Uwe Gensheimer atmete nach der historischen Corona-Absage auf. "Wir sind erleichtert", sagte der DHB-Kapitän und sprach den deutschen Handballern damit aus der Seele. Die Nachricht von der Absetzung des zweiten WM-Vorrundenspiels gegen Kap Verde hatte sich auf den Fluren des deutschen Teamhotels in Gizeh zuvor rasend schnell verbreitet.
Statt sich am Sonntag einer erhöhten Corona-Gefahr auszusetzen, zogen die DHB-Männer von Bundestrainer Alfred Gislason in Ägypten vorzeitig und kampflos in die Hauptrunde ein. "Der Weltverband hat die einzig richtige Entscheidung getroffen. Wir begrüßen das ausdrücklich", sagte DHB-Vizepräsident Bob Hanning.
Die Verbandsspitze informierte die Mannschaft per WhatsApp über ihren spielfreien Abend. Erst sechseinhalb Stunden vor dem geplanten Anwurf gegen Kap Verde hatte der Weltverband IHF über die Absage entschieden - es ist die erste in der 83-jährigen Geschichte der Männer-WM.
Kap Verde standen aufgrund der jüngsten Coronafälle nur neun Spieler zur Verfügung. Laut IHF-Statuten müssen jedoch mindestens zehn Handballer spielfähig sein, damit ein WM-Spiel ausgetragen werden kann.
Die Partie wird am Grünen Tisch mit 10:0 für Deutschland gewertet, das Gislason-Team nimmt somit mindestens zwei Punkte in die nächste Turnierphase mit. Ihr Auftaktmatch hatte die DHB-Auswahl am Freitag gegen WM-Neuling Uruguay deutlich gewonnen (43:14). Für die Vorbereitung auf das Vorrundenfinale am Dienstag (20.30 Uhr) gegen Ungarn bleibt nun mehr Zeit.
Handball-WM: Deutschland spielt am Dienstag um den Gruppensieg
Abschalten wollte Gislason am Sonntag aber nicht - im Gegenteil. "Wir werden den gewonnenen Trainingstag nutzen, um wettkampfspezifische Reize zu setzen und das Zusammenspiel weiter zu stabilisieren", versicherte der Isländer. Anführer Gensheimer sagte: "Jetzt geht der Fokus auf das nächste Spiel gegen Ungarn." Am Dienstag geht es um den Gruppensieg.
Hanning hätte gerne den "Test" gegen den WM-Debütanten Kap Verde als Vorbereitungsspiel genutzt. "Für mich ist die Partie gegen Ungarn ein Schlüsselspiel für den Weg der deutschen Mannschaft. Ich hoffe, dass wir die Fokussierung beibehalten können und wir auch ohne den Test gegen Kap Verde ein gutes Spiel gegen die Ungarn machen können", sagte er.

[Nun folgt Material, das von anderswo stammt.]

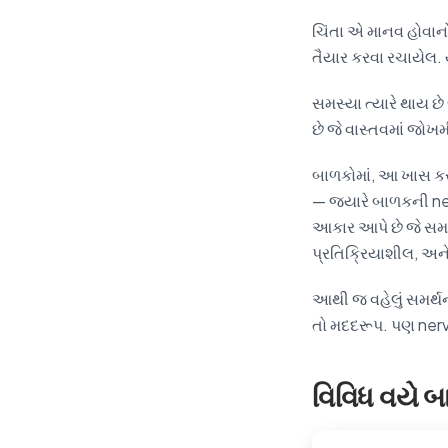
ચિંતા એ માનવ હોવાનો
તૈયાર કરવા રચાયેલ. યોગ
સમસ્યા ત્યારે થાય છ
છે જે વાસ્તવમાં જોખમી
બાળકોમાં, આ ખાસ કરીન
— જ્યારે બાળકની ne
આકાર આપે છે જે સમય
પ્રતિક્રિયાશીલ, અને 
આથી જ વહેલું સમર્થન
તો મદદરૂપ. પણ nervo
વિવિધ વયે બા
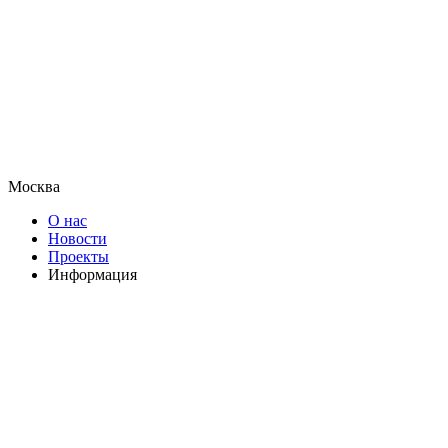
Москва
О нас
Новости
Проекты
Информация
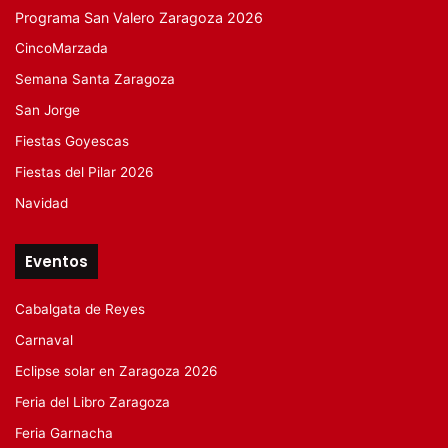
Programa San Valero Zaragoza 2026
CincoMarzada
Semana Santa Zaragoza
San Jorge
Fiestas Goyescas
Fiestas del Pilar 2026
Navidad
Eventos
Cabalgata de Reyes
Carnaval
Eclipse solar en Zaragoza 2026
Feria del Libro Zaragoza
Feria Garnacha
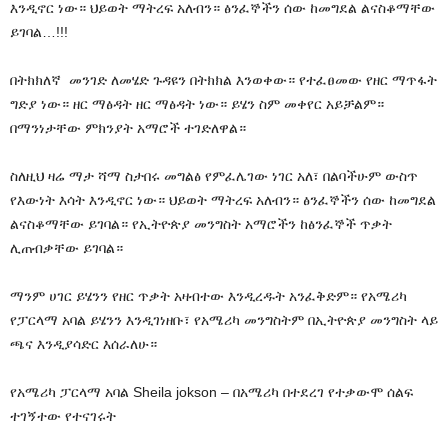
እንዲኖር ነው። ህይወት ማትረፍ አለብን። ፅንፈኞችን ሰው ከመግደል ልናስቆማቸው
ይገባል…!!!
በትክክለኛ መንገድ ለመሄድ ጉዳዩን በትክክል እንወቀው። የተፈፀመው የዘር ማጥፋት
ግድያ ነው። ዘር ማፅዳት ዘር ማፅዳት ነው። ይሄን ስም መቀየር አይቻልም።
በማንነታቸው ምክንያት አማሮች ተገድለዋል።
ስለዚህ ዛሬ ማታ ሻማ ስታበሩ መግልፅ የምፈሌገው ነገር አለ፣ በልባችሁም ውስጥ
የእውነት እሳት እንዲኖር ነው። ህይወት ማትረፍ አለብን። ፅንፈኞችን ሰው ከመግደል
ልናስቆማቸው ይገባል። የኢትዮጵያ መንግስት አማሮችን ከፅንፈኞች ጥቃት
ሊጠብቃቸው ይገባል።
ማንም ሀገር ይሄንን የዘር ጥቃት አዛብተው እንዲረዱት አንፈቅድም። የአሜሪካ
የፓርላማ አባል ይሄንን እንዲገነዘቡ፣ የአሜሪካ መንግስትም በኢትዮጵያ መንግስት ላይ
ጫና እንዲያሳድር እሰራለሁ።
የአሜሪካ ፓርላማ አባል Sheila jokson – በአሜሪካ በተደረገ የተቃውሞ ሰልፍ
ተገኝተው የተናገሩት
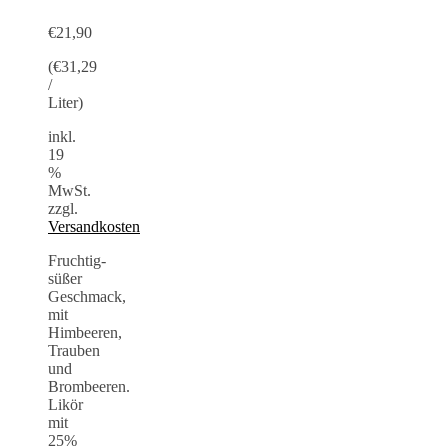
€
21,90
(
€
31,29
/
Liter
)
inkl.
19
%
MwSt.
zzgl.
Versandkosten
Fruchtig-
süßer
Geschmack,
mit
Himbeeren,
Trauben
und
Brombeeren.
Likör
mit
25%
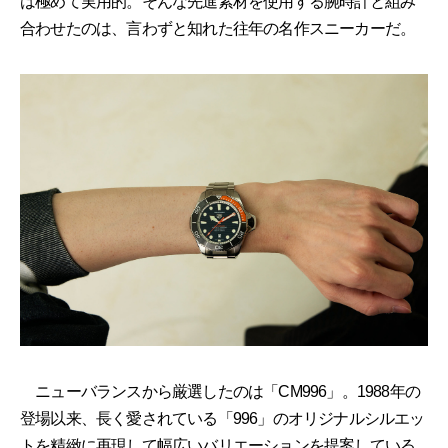
は極めて実用的。そんな先進素材を使用する腕時計と組み
合わせたのは、言わずと知れた往年の名作スニーカーだ。
ニューバランスから厳選したのは「CM996」。1988年の
登場以来、長く愛されている「996」のオリジナルシルエッ
トを精緻に再現して幅広いバリエーションを提案している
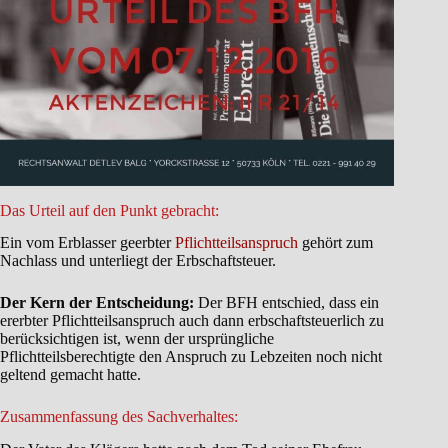
Das Urteil auf den Punkt gebracht:
Ein vom Erblasser geerbter
Pflichtteilsanspruch
gehört zum
Nachlass und unterliegt der Erbschaftsteuer.
Der Kern der Entscheidung:
Der BFH entschied, dass ein
ererbter Pflichtteilsanspruch auch dann erbschaftsteuerlich zu
berücksichtigen ist, wenn der ursprüngliche
Pflichtteilsberechtigte den Anspruch zu Lebzeiten noch nicht
geltend gemacht hatte.
Zusammenfassung des Sachverhaltes:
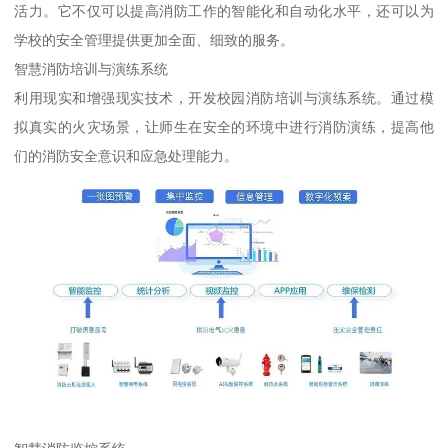
活力。它不仅可以提高消防工作的智能化和自动化水平，还可以为
学校的安全管理提供更加全面、细致的服务。
智慧消防培训与演练系统
利用现实和增强现实技术，开发校园消防培训与演练系统。通过模
拟真实的火灾场景，让师生在安全的环境中进行消防演练，提高他
们的消防安全意识和应急处理能力。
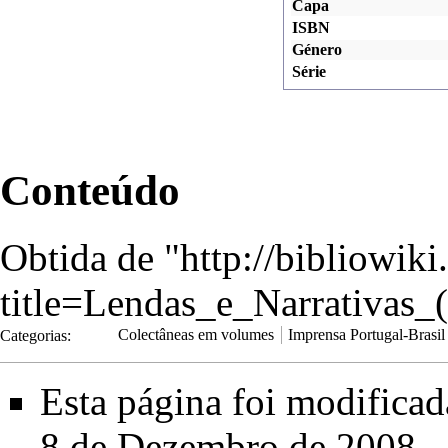
Capa
ISBN
Género
Série
Conteúdo
Obtida de "
http://bibliowik
title=Lendas_e_Narrativ
Categorias
:
Colectâneas em volumes
Imprensa Portugal-Brasil
Esta página foi modifica
8 de Dezembro de 2008.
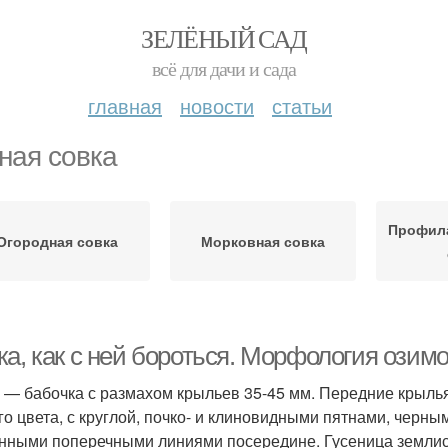
ЗЕЛЁНЫЙ САД
всё для дачи и сада
главная
новости
статьи
ная совка
Профила
Огородная совка
Морковная совка
а, как с ней бороться. Мор­фо­логия ози­мо
 — бабочка с размахом крыльев 35-45 мм. Передние крылья
го цвета, с круглой, почко- и клиновидными пятнами, черн
нными поперечными линиями посередине. Гусеница землист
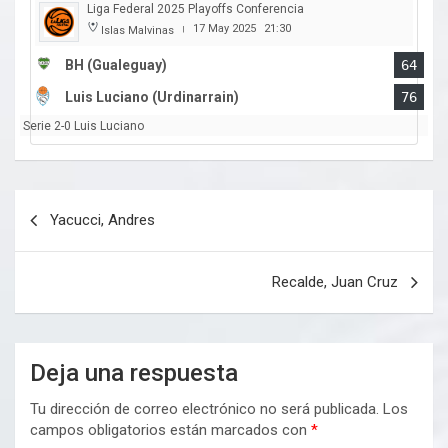
Liga Federal 2025 Playoffs Conferencia
17 May 2025
21:30
Islas Malvinas
|
BH (Gualeguay)
64
Luis Luciano (Urdinarrain)
76
Serie 2-0 Luis Luciano
Navegación
Yacucci, Andres
de
entradas
Recalde, Juan Cruz
Deja una respuesta
Tu dirección de correo electrónico no será publicada.
Los
campos obligatorios están marcados con
*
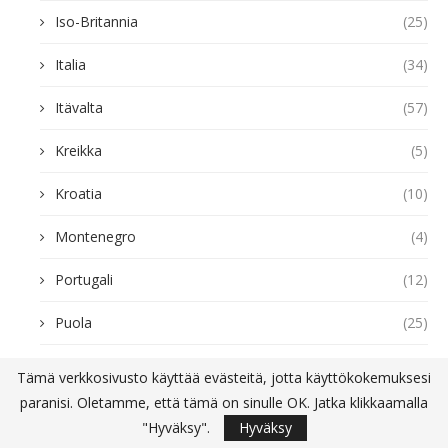
Iso-Britannia
(25)
Italia
(34)
Itävalta
(57)
Kreikka
(5)
Kroatia
(10)
Montenegro
(4)
Portugali
(12)
Puola
(25)
Ranska
(17)
Tämä verkkosivusto käyttää evästeitä, jotta käyttökokemuksesi
paranisi. Oletamme, että tämä on sinulle OK. Jatka klikkaamalla
Saksa
(19)
"Hyväksy".
Hyväksy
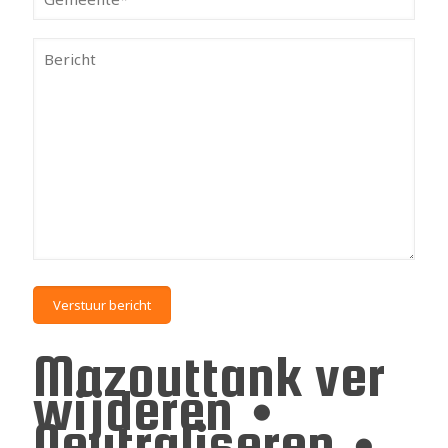
Mazouttank ver
wijderen •
Neutraliseren •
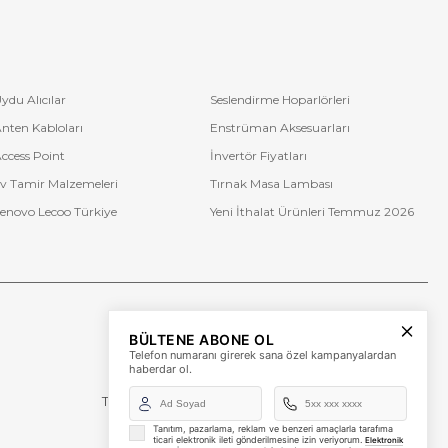
ydu Alıcılar
Seslendirme Hoparlörleri
nten Kabloları
Enstrüman Aksesuarları
ccess Point
İnvertör Fiyatları
v Tamir Malzemeleri
Tırnak Masa Lambası
enovo Lecoo Türkiye
Yeni İthalat Ürünleri Temmuz 2026
Bize Ulaşın
BÜLTENE ABONE OL
+90 (850) 473 08 08
Telefon numaranı girerek sana özel kampanyalardan
haberdar ol.
Tevfik Bey Mah. Dr. Ali Demir Cd. No:51 Kat:2 Kobi İş
Merkezi
Küçükçekmece / İstanbul
Tanıtım, pazarlama, reklam ve benzeri amaçlarla tarafıma
ticari elektronik ileti gönderilmesine izin veriyorum.
Elektronik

Die zusätzliche freie Zeit am Sonntag verbrachten Gensheimer und Co. zunächst im Videostudium, dann ging es zur Extraeinheit in die Halle. "Klar, hätte uns das Wettkampfniveau gutgetan. Wir gehen die Trainingseinheit mit ein bisschen mehr Tempo und Gas an, als es bei einer normalen Trainingseinheit bei so einem Turnier der Fall ist", sagte Gensheimer.
Der Weltklasse-Linksaußen und seine Teamkollegen wissen: Das Spiel gegen Ungarn ist aufgrund des WM-Modus von großer Bedeutung. Alle Mannschaften nehmen die in der Vorrunde erspielten Punkte gegen die weiteren Hauptrundenteilnehmer mit in die nächste Turnierphase.
Ein Ende der Corona-Diskussionen, die bislang wie ein Schatten auf dieser Weltmeisterschaft liegen, ist noch nicht in Sicht. Allein schon deshalb, weil Kap Verde weiterhin um den Einzug in die Hauptrunde kämpfen wird. Der Außenseiter lässt weitere Spieler einfliegen, um sein abschließendes Vorrundenspiel gegen Uruguay zu bestreiten. Die Nachrücker müssen mehrere negative PCR-Tests vorlegen.
"Das Thema wird sicher abebben, da bin ich recht sicher und hoffnungsfroh. Allerdings wird es nie ganz zu Ende sein", vermutete DHB-Sportvorstand Axel Kromer. "Allein die Präsenz Kap Verdes auf dem Spielfeld wird das Thema wieder hochschwappen lassen."